* _Directions for this task_:
Filter the entries for the word "Gerber". Copy each line in which it occurs.

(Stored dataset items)

=== Begin Enclosure ===

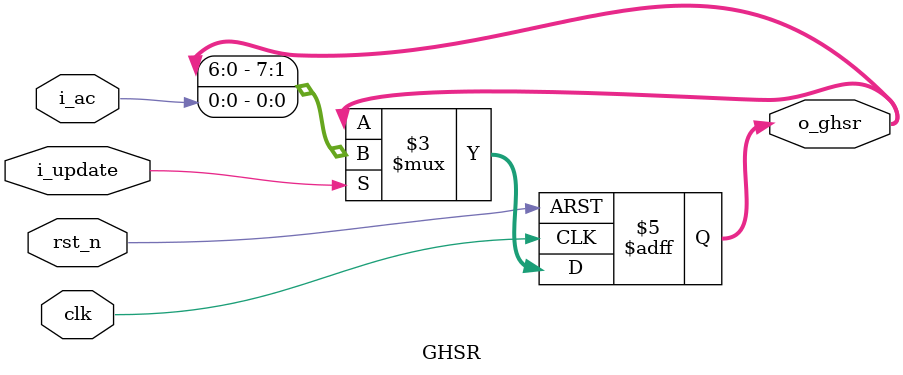
<source format=v>
module GHSR #(
    parameter d_width = 8
)
(
    input clk, rst_n,
    input i_ac, 
    input i_update,
    output reg [d_width -1 : 0] o_ghsr
);

always @(posedge clk, negedge rst_n) begin
    if(~rst_n) begin
        o_ghsr <= {d_width{1'b0}};
    end
    else begin
        if(i_update) begin
            o_ghsr <= {o_ghsr[d_width -2 :0], i_ac};
        end
    end
end

endmodule
</source>
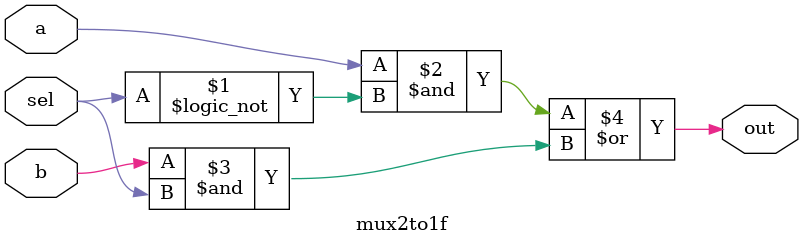
<source format=v>
/*
 * Antonio Aguilar
 * Equipo 1
 * Seccion D04
 * Multiplexor 2 a 1 funcional 
*/

module mux2to1f(input a, b, sel, output out);
	assign out = (a & !sel) | (b & sel);
endmodule

</source>
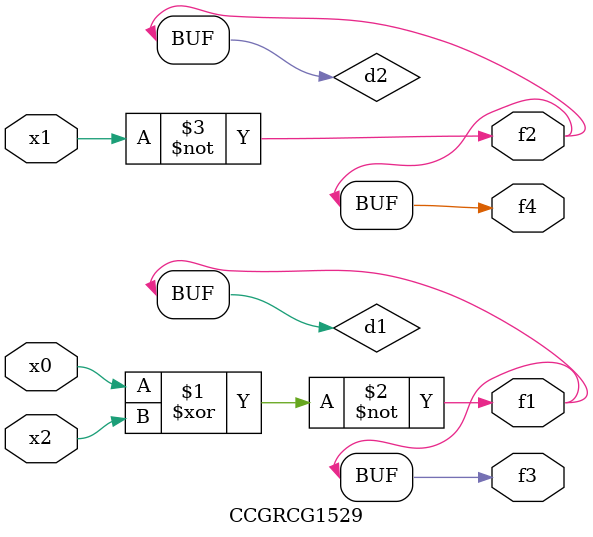
<source format=v>
module CCGRCG1529(
	input x0, x1, x2,
	output f1, f2, f3, f4
);

	wire d1, d2, d3;

	xnor (d1, x0, x2);
	nand (d2, x1);
	nor (d3, x1, x2);
	assign f1 = d1;
	assign f2 = d2;
	assign f3 = d1;
	assign f4 = d2;
endmodule

</source>
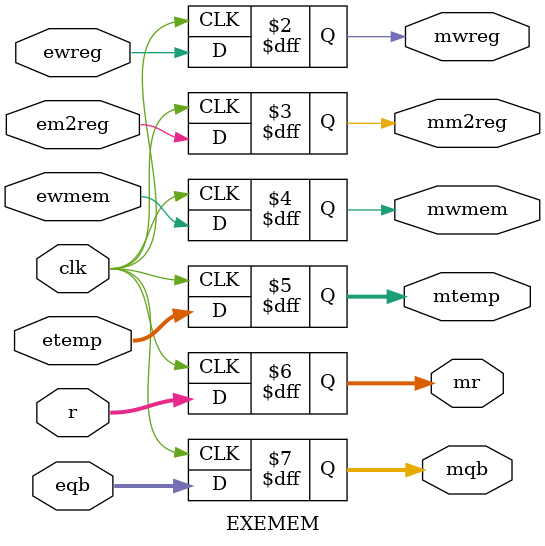
<source format=v>
`timescale 1ns / 1ps


module EXEMEM(clk,ewreg,em2reg,ewmem,etemp,r,eqb,mwreg,mm2reg,mwmem,mtemp,mr,mqb);
    input clk;
    input ewreg;
    input em2reg;
    input ewmem;
    input [4:0] etemp;
    input [31:0] r;
    input [31:0] eqb;
    output reg mwreg;
    output reg mm2reg;
    output reg mwmem;
    output reg [4:0] mtemp;
    output reg [31:0] mr;
    output reg [31:0] mqb;
    always @(posedge clk) begin
    mwreg <= ewreg;
    mm2reg <= em2reg;
    mwmem <= ewmem;
    mtemp <= etemp;
    mr <= r;
    mqb <= eqb;
    end
endmodule

</source>
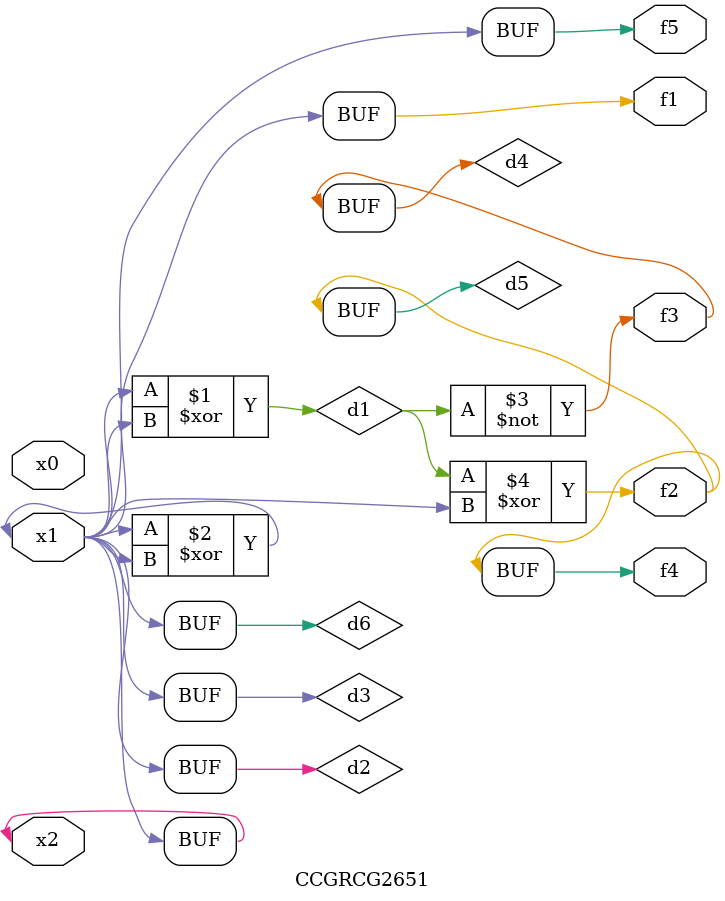
<source format=v>
module CCGRCG2651(
	input x0, x1, x2,
	output f1, f2, f3, f4, f5
);

	wire d1, d2, d3, d4, d5, d6;

	xor (d1, x1, x2);
	buf (d2, x1, x2);
	xor (d3, x1, x2);
	nor (d4, d1);
	xor (d5, d1, d2);
	buf (d6, d2, d3);
	assign f1 = d6;
	assign f2 = d5;
	assign f3 = d4;
	assign f4 = d5;
	assign f5 = d6;
endmodule

</source>
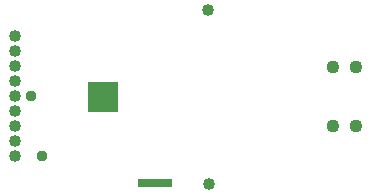
<source format=gbr>
G04 EAGLE Gerber RS-274X export*
G75*
%MOMM*%
%FSLAX34Y34*%
%LPD*%
%INSoldermask Bottom*%
%IPPOS*%
%AMOC8*
5,1,8,0,0,1.08239X$1,22.5*%
G01*
%ADD10C,1.016000*%
%ADD11C,1.108000*%
%ADD12C,0.958000*%
%ADD13R,2.540000X2.540000*%
%ADD14R,3.000000X0.800000*%


D10*
X162500Y155500D03*
X163000Y8000D03*
D11*
X268000Y57000D03*
X288000Y57000D03*
D12*
X22000Y32000D03*
X12500Y83000D03*
D13*
X73300Y82000D03*
D14*
X117400Y9500D03*
D11*
X288000Y107000D03*
X268000Y107000D03*
D10*
X-1000Y121300D03*
X-1000Y108600D03*
X-1000Y95900D03*
X-1000Y83200D03*
X-1000Y70500D03*
X-1000Y134000D03*
X-1000Y57400D03*
X-1000Y44700D03*
X-1000Y32000D03*
M02*

</source>
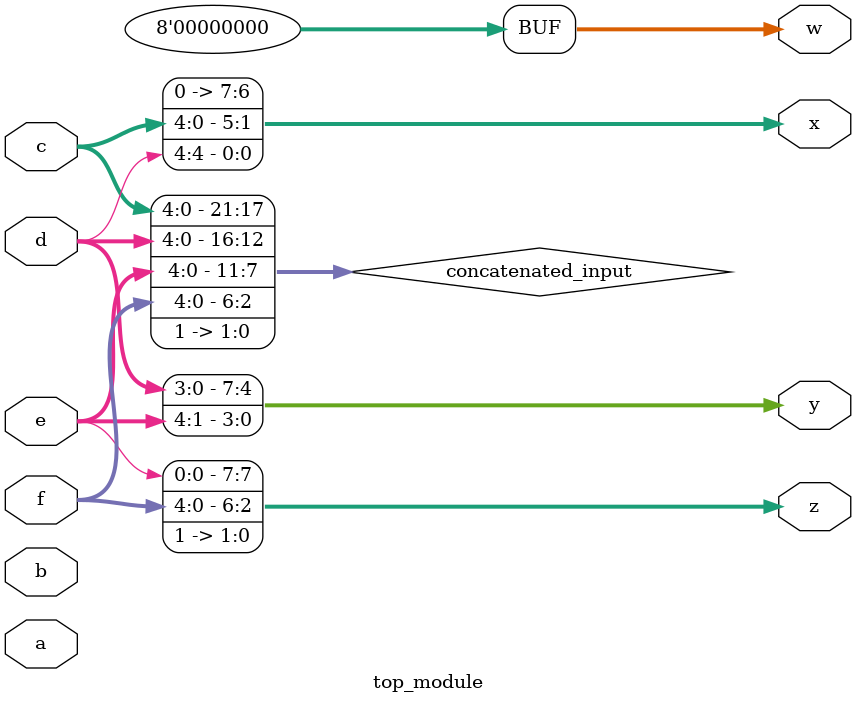
<source format=sv>
module top_module (
  input [4:0] a,
  input [4:0] b,
  input [4:0] c,
  input [4:0] d,
  input [4:0] e,
  input [4:0] f,
  output [7:0] w,
  output [7:0] x,
  output [7:0] y,
  output [7:0] z
);
  // Concatenate a, b, c, d, e, f with 2'b11
  wire [21:0] concatenated_input;
  assign concatenated_input = {a, b, c, d, e, f, 2'b11};

  // Split the concatenated input into w, x, y, z
  assign {w, x, y, z} = concatenated_input;
endmodule

</source>
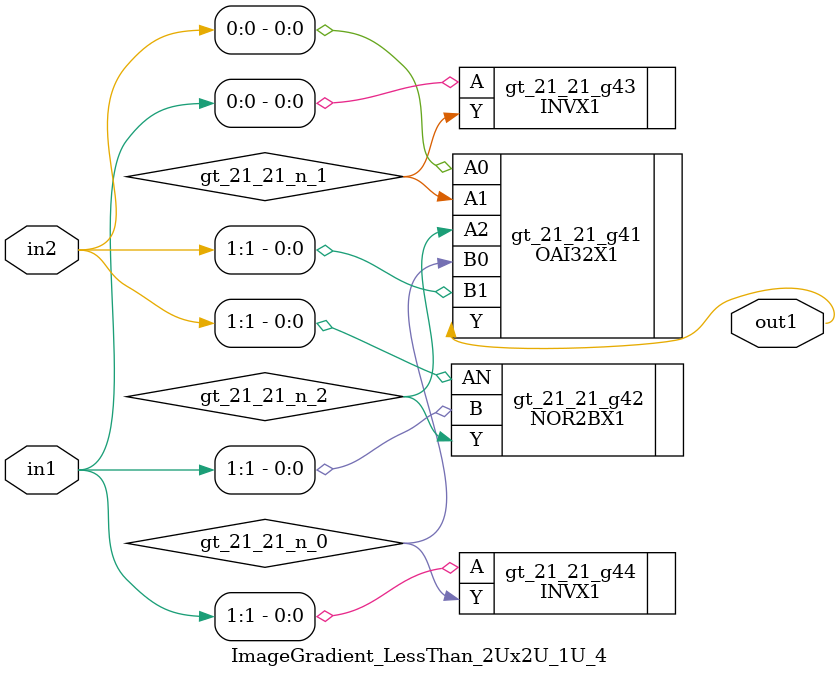
<source format=v>
`timescale 1ps / 1ps


module ImageGradient_LessThan_2Ux2U_1U_4(in2, in1, out1);
  input [1:0] in2, in1;
  output out1;
  wire [1:0] in2, in1;
  wire out1;
  wire gt_21_21_n_0, gt_21_21_n_1, gt_21_21_n_2;
  OAI32X1 gt_21_21_g41(.A0 (in2[0]), .A1 (gt_21_21_n_1), .A2
       (gt_21_21_n_2), .B0 (gt_21_21_n_0), .B1 (in2[1]), .Y (out1));
  NOR2BX1 gt_21_21_g42(.AN (in2[1]), .B (in1[1]), .Y (gt_21_21_n_2));
  INVX1 gt_21_21_g43(.A (in1[0]), .Y (gt_21_21_n_1));
  INVX1 gt_21_21_g44(.A (in1[1]), .Y (gt_21_21_n_0));
endmodule


</source>
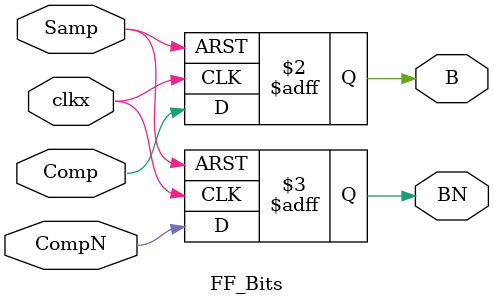
<source format=v>
module ADC_SAR_Logic_Monotonic(
    `ifdef USE_POWER_PINS
        inout vdd,	// User area 1 1.8V supply
        inout vss,	// User area 1 digital ground
    `endif
    input Comp, CompN, Samp, clk,
    output eoc,
    output [9:0] B,
    output [9:0] BN
);

reg [10:0] clkx;
assign eoc = clkx[0];

    always @(posedge clk or posedge Samp) begin
        if (Samp) begin
            clkx <= 11'd0;
        end else begin
            clkx[10] <= 1'b1;
            clkx[9:0] <= clkx[10:1];
        end
    end

    FF_Bits FF_B9(
        .Comp(Comp),
        .CompN(CompN),
        .Samp(Samp),
        .clkx(clkx[10]),
        .B(B[9]),
        .BN(BN[9])
    );

    FF_Bits FF_B8(
        .Comp(Comp),
        .CompN(CompN),
        .Samp(Samp),
        .clkx(clkx[9]),
        .B(B[8]),
        .BN(BN[8])
    );

    FF_Bits FF_B7(
        .Comp(Comp),
        .CompN(CompN),
        .Samp(Samp),
        .clkx(clkx[8]),
        .B(B[7]),
        .BN(BN[7])
    );

    FF_Bits FF_B6(
        .Comp(Comp),
        .CompN(CompN),
        .Samp(Samp),
        .clkx(clkx[7]),
        .B(B[6]),
        .BN(BN[6])
    );

    FF_Bits FF_B5(
        .Comp(Comp),
        .CompN(CompN),
        .Samp(Samp),
        .clkx(clkx[6]),
        .B(B[5]),
        .BN(BN[5])
    );

    FF_Bits FF_B4(
        .Comp(Comp),
        .CompN(CompN),
        .Samp(Samp),
        .clkx(clkx[5]),
        .B(B[4]),
        .BN(BN[4])
    );

    FF_Bits FF_B3(
        .Comp(Comp),
        .CompN(CompN),
        .Samp(Samp),
        .clkx(clkx[4]),
        .B(B[3]),
        .BN(BN[3])
    );

    FF_Bits FF_B2(
        .Comp(Comp),
        .CompN(CompN),
        .Samp(Samp),
        .clkx(clkx[3]),
        .B(B[2]),
        .BN(BN[2])
    );

    FF_Bits FF_B1(
        .Comp(Comp),
        .CompN(CompN),
        .Samp(Samp),
        .clkx(clkx[2]),
        .B(B[1]),
        .BN(BN[1])
    );

    FF_Bits FF_B0(
        .Comp(Comp),
        .CompN(CompN),
        .Samp(Samp),
        .clkx(clkx[1]),
        .B(B[0]),
        .BN(BN[0])
    );

endmodule

//FlipFlops Module to save space

module FF_Bits(
    input Comp, CompN, Samp, clkx,
    output reg B, BN
);

    always @(posedge clkx or posedge Samp) begin
        if (Samp) begin
            B <= 0;
            BN <= 0;
        end else begin
            B <= Comp;
            BN <= CompN;
        end
    end

endmodule
</source>
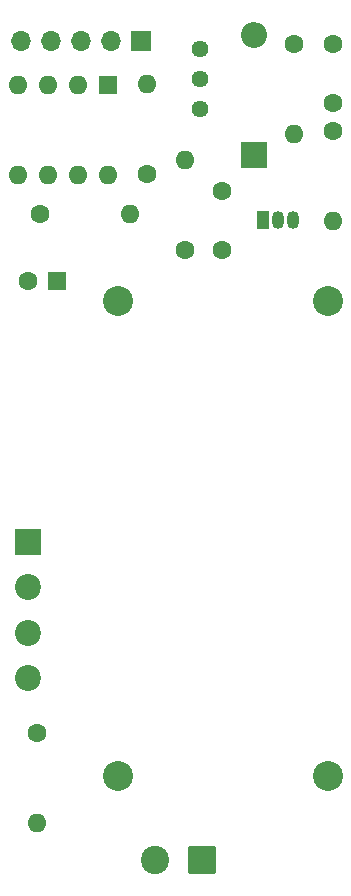
<source format=gts>
%TF.GenerationSoftware,KiCad,Pcbnew,8.0.7-8.0.7-0~ubuntu22.04.1*%
%TF.CreationDate,2024-12-23T11:54:55+01:00*%
%TF.ProjectId,repeater_v2,72657065-6174-4657-925f-76322e6b6963,rev?*%
%TF.SameCoordinates,Original*%
%TF.FileFunction,Soldermask,Top*%
%TF.FilePolarity,Negative*%
%FSLAX46Y46*%
G04 Gerber Fmt 4.6, Leading zero omitted, Abs format (unit mm)*
G04 Created by KiCad (PCBNEW 8.0.7-8.0.7-0~ubuntu22.04.1) date 2024-12-23 11:54:55*
%MOMM*%
%LPD*%
G01*
G04 APERTURE LIST*
G04 Aperture macros list*
%AMRoundRect*
0 Rectangle with rounded corners*
0 $1 Rounding radius*
0 $2 $3 $4 $5 $6 $7 $8 $9 X,Y pos of 4 corners*
0 Add a 4 corners polygon primitive as box body*
4,1,4,$2,$3,$4,$5,$6,$7,$8,$9,$2,$3,0*
0 Add four circle primitives for the rounded corners*
1,1,$1+$1,$2,$3*
1,1,$1+$1,$4,$5*
1,1,$1+$1,$6,$7*
1,1,$1+$1,$8,$9*
0 Add four rect primitives between the rounded corners*
20,1,$1+$1,$2,$3,$4,$5,0*
20,1,$1+$1,$4,$5,$6,$7,0*
20,1,$1+$1,$6,$7,$8,$9,0*
20,1,$1+$1,$8,$9,$2,$3,0*%
G04 Aperture macros list end*
%ADD10C,1.600000*%
%ADD11O,1.600000X1.600000*%
%ADD12R,1.700000X1.700000*%
%ADD13O,1.700000X1.700000*%
%ADD14R,2.200000X2.200000*%
%ADD15O,2.200000X2.200000*%
%ADD16C,1.440000*%
%ADD17R,1.050000X1.500000*%
%ADD18O,1.050000X1.500000*%
%ADD19R,1.600000X1.600000*%
%ADD20C,2.540000*%
%ADD21C,2.200000*%
%ADD22RoundRect,0.250001X0.949999X0.949999X-0.949999X0.949999X-0.949999X-0.949999X0.949999X-0.949999X0*%
%ADD23C,2.400000*%
G04 APERTURE END LIST*
D10*
%TO.C,C2*%
X55669346Y-40269213D03*
X55669346Y-45269213D03*
%TD*%
%TO.C,C1*%
X65037233Y-32852856D03*
X65037233Y-27852856D03*
%TD*%
%TO.C,R4*%
X65031734Y-35190000D03*
D11*
X65031734Y-42810000D03*
%TD*%
D12*
%TO.C,J2*%
X48787370Y-27592601D03*
D13*
X46247370Y-27592601D03*
X43707370Y-27592601D03*
X41167370Y-27592601D03*
X38627370Y-27592601D03*
%TD*%
D14*
%TO.C,D3*%
X58376591Y-37205214D03*
D15*
X58376591Y-27045214D03*
%TD*%
D16*
%TO.C,RV1*%
X53823273Y-28247157D03*
X53823273Y-30787157D03*
X53823273Y-33327157D03*
%TD*%
D10*
%TO.C,R1*%
X40000000Y-86190000D03*
D11*
X40000000Y-93810000D03*
%TD*%
D17*
%TO.C,Q1*%
X59137509Y-42719059D03*
D18*
X60407509Y-42719059D03*
X61677509Y-42719059D03*
%TD*%
D19*
%TO.C,C3*%
X41700494Y-47941934D03*
D10*
X39200494Y-47941934D03*
%TD*%
%TO.C,R2*%
X61778891Y-27808645D03*
D11*
X61778891Y-35428645D03*
%TD*%
D10*
%TO.C,R6*%
X52500000Y-45260066D03*
D11*
X52500000Y-37640066D03*
%TD*%
D10*
%TO.C,R3*%
X49321573Y-38885597D03*
D11*
X49321573Y-31265597D03*
%TD*%
D10*
%TO.C,R5*%
X40233203Y-42215530D03*
D11*
X47853203Y-42215530D03*
%TD*%
D20*
%TO.C,IN+*%
X46840533Y-89832977D03*
X64620533Y-89832977D03*
X64620533Y-49602977D03*
X46835489Y-49593646D03*
%TD*%
D14*
%TO.C,D1*%
X39269119Y-69996698D03*
D21*
X39269119Y-73846698D03*
X39269119Y-77696698D03*
X39269119Y-81546698D03*
%TD*%
D22*
%TO.C,J1*%
X53974922Y-96978417D03*
D23*
X50014922Y-96978417D03*
%TD*%
D19*
%TO.C,U1*%
X45996719Y-31312570D03*
D11*
X43456719Y-31312570D03*
X40916719Y-31312570D03*
X38376719Y-31312570D03*
X38376719Y-38932570D03*
X40916719Y-38932570D03*
X43456719Y-38932570D03*
X45996719Y-38932570D03*
%TD*%
M02*

</source>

=== End Enclosure ===

* _Result of the exercise_:
G04 EAGLE Gerber RS-274X export*
G04 Gerber Fmt 4.6, Leading zero omitted, Abs format (unit mm)*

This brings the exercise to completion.